Golden Jubilee Mass of Sr. Kathleen Marie Lyzotte at Mississippi Abbey
We all know from our own experience that when you are deep into contemplative prayer time stands still – you are sort of out of time and into eternity so the time to get up for vigils or the time to go to work are irrelevant to the contemplative. Since I am addressing contemplative monks and nuns just to make sure we are all on the same page we are now in the year 2023. If we go back 50 years, we are at Sr. Kathy first profession on June 22, 1973. As long as we are at it if we go back 1100 years, we are at the death bed of St. Bernard. Saint that he is he is not feeling sorry for himself or gasping for breath, he is finishing the last of five letters to Eugene Paganelli a monk of Saint Vincent’s and Anastasius Ad Aqua Salvus, who was recently elected Pope. This 5th letter is over 40 pages long so he is in no hurry to die, and one section is dedicated to something Sr. Kathy has been doing for 50 years and some of us even longer. The section is entitled “What it is to contemplate the essence of God,“ Okay, we can all do that, but then Bernard throws this in, “And the heresy of those who say God is God in his divinity but the Divinity itself is not God”. For the last 50 years, Sr. Kathy, like the rest of us has been fighting against this heresy!! “God is God in his divinity but the divinity itself is not God,” we all know that’s a heresy, no big deal. But that is not why I mentioned these letters.
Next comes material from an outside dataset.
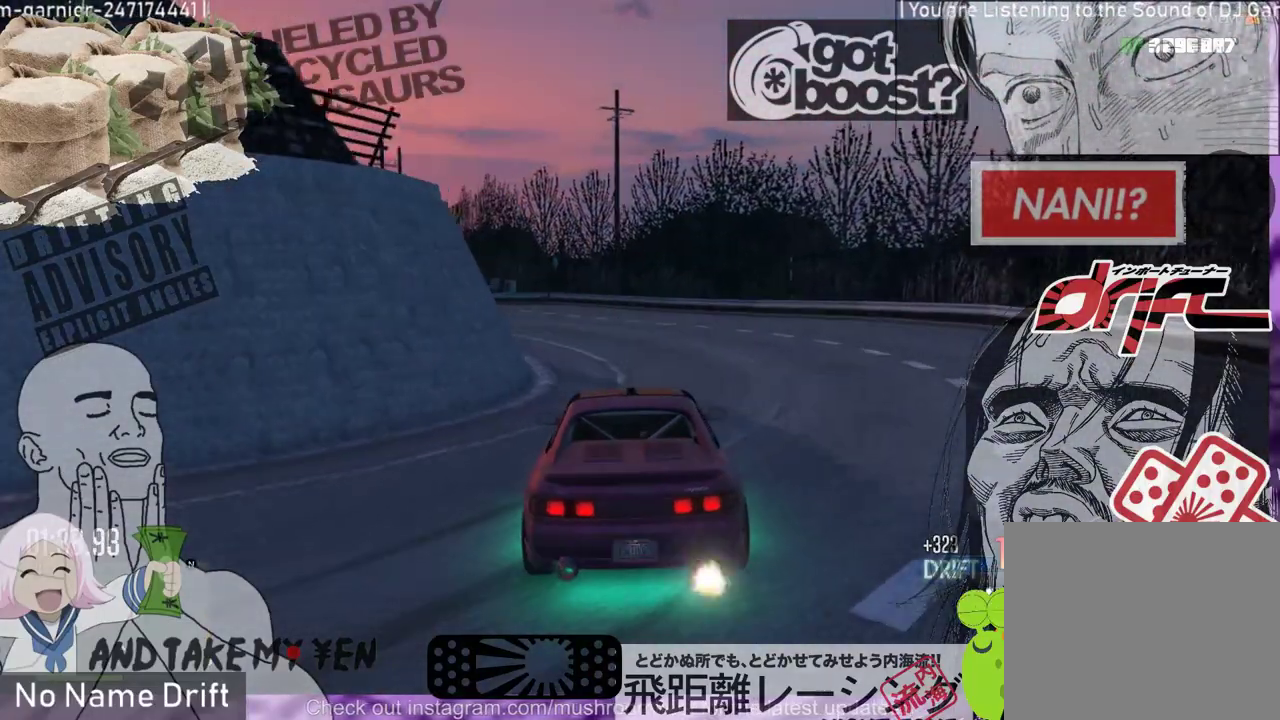
{"buttons": ["R2"], "left_stick": "left", "events": [[183, "R2", "up"], [383, "R2", "down"]]}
I mention St. Bernard’s letters because a homily for a 50th anniversary should have some weight to it and who better to borrow from than St. Bernard. He structures his advice to Eugene around four questions: the self, what is above the self, what is below it and what is around it. To adapt these questions to our modern day and to Sr. Kathy we can say Heaven is above her and the whole universe. I read somewhere that we know only 7% of our universe. What is below her is the earth, the land, the ecological reality, our common home, and what is around Sr. Kathy and us are our friends and relatives and all the people we know, especially our community. On the last page of her booklet Sr. Kathy moves into this area and thanks all who helped her through the last 50 years. I noticed she left out Sammy [the dog] but that was just a slip not a statement.
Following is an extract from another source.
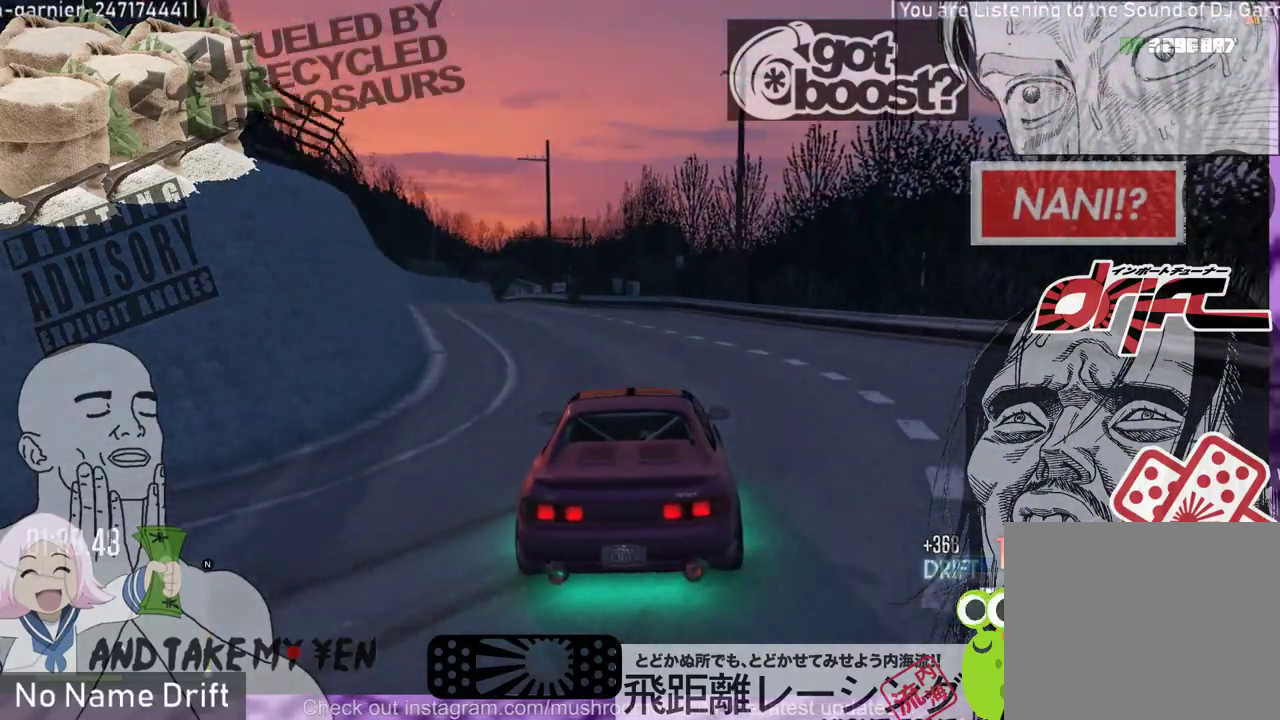
{"buttons": ["R2"], "left_stick": "left", "events": [[50, "left_stick", "center"], [250, "R2", "up"], [417, "R2", "down"], [450, "left_stick", "left"]]}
Bernard directs his first letter as a consideration of the self – the famous “Know thyself”. In her choice of reading for this Jubilee Mass Sr. Kathy is telling us who she is and what her ideals are. First of all, she chose the readings from the Mass for the Dedication of a Church. The Temple theme weaves its way through the readings. What appears in the first reading re-appears in the Gospel. For instance, the prophet Ezekiel had a vision of God on the banks of the river Chebar. This river is in Babylon and the people were there in exile in what is known as the Babylonian Captivity. The fact that God appears in Babylon means he is always present to his people. God is not confined to the temple in Jerusalem and Jesus repeats this when he speaks to the women at the well, when he tells her the worship of God is not restricted to a place but whenever someone worships in spirit and truth there is the temple. The temple of the self, the dwelling place of God.
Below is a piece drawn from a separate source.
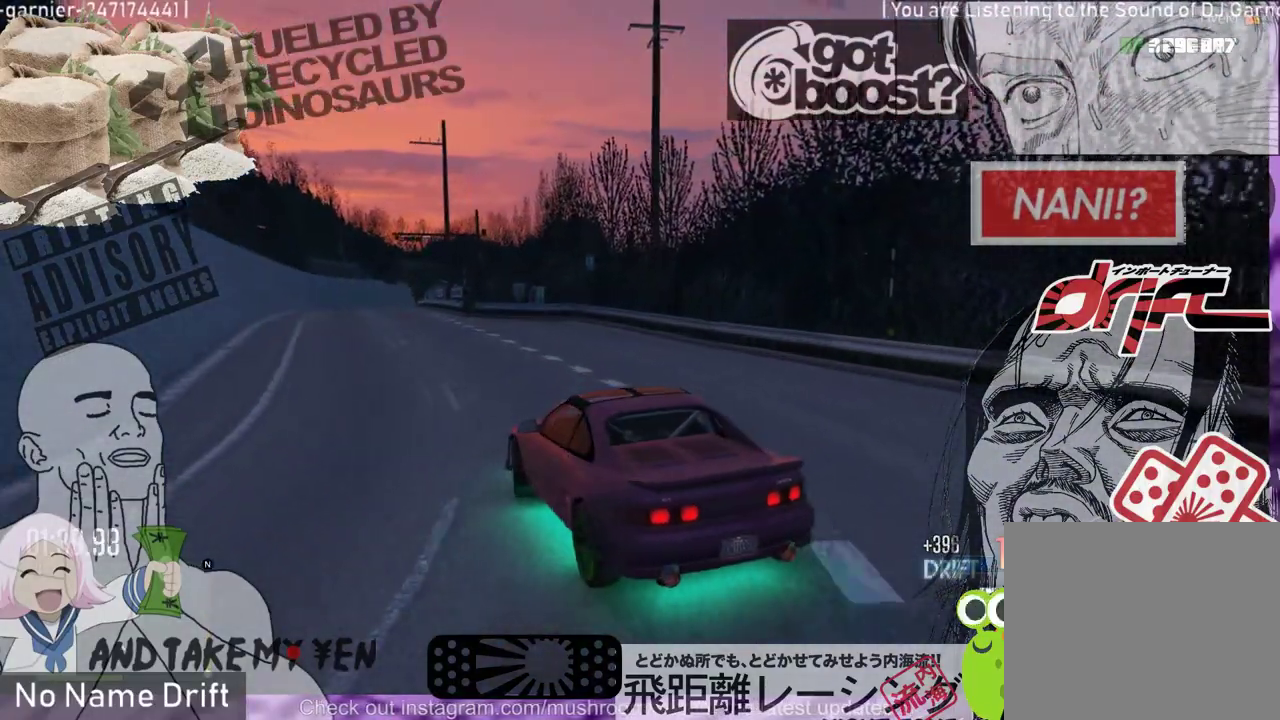
{"buttons": ["R2"], "left_stick": "center", "events": [[83, "left_stick", "center"], [117, "R2", "up"], [217, "R2", "down"]]}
In choosing the Gospel of the women at the well Kathy is telling us she is that women – not the one with 5 husbands but the one who is engaged in a dialogue with Jesus. For fifty years Kathy has been in an intimate conversation with Jesus. The pattern of the original conversation with the Samaritan women is the pattern of our prayer life. Jesus slowly reveals himself to the women and at the same time he tells the women who she really is. He knows everything about her and yet accepts her as she is and even awakens herself to her real identity. Sr. Kathy chose a life of worship in a community. For the past 50 years Jesus has slowly been revealing himself to her and at the same time disclosing to Kathy who she really is. In worship we give our life totally to the object of our worship. It is not something we do at certain intervals, it is a way of life. I remember Joe Boyle telling me about his vocation, He said he and his parents were visiting his older brother who was a monk at Spencer. They went to Vespers and when Joe saw the monks bowing at the Gloria Patri he said to himself this is what he wants to do with his life, bowing in worship of God. It does sum up our life.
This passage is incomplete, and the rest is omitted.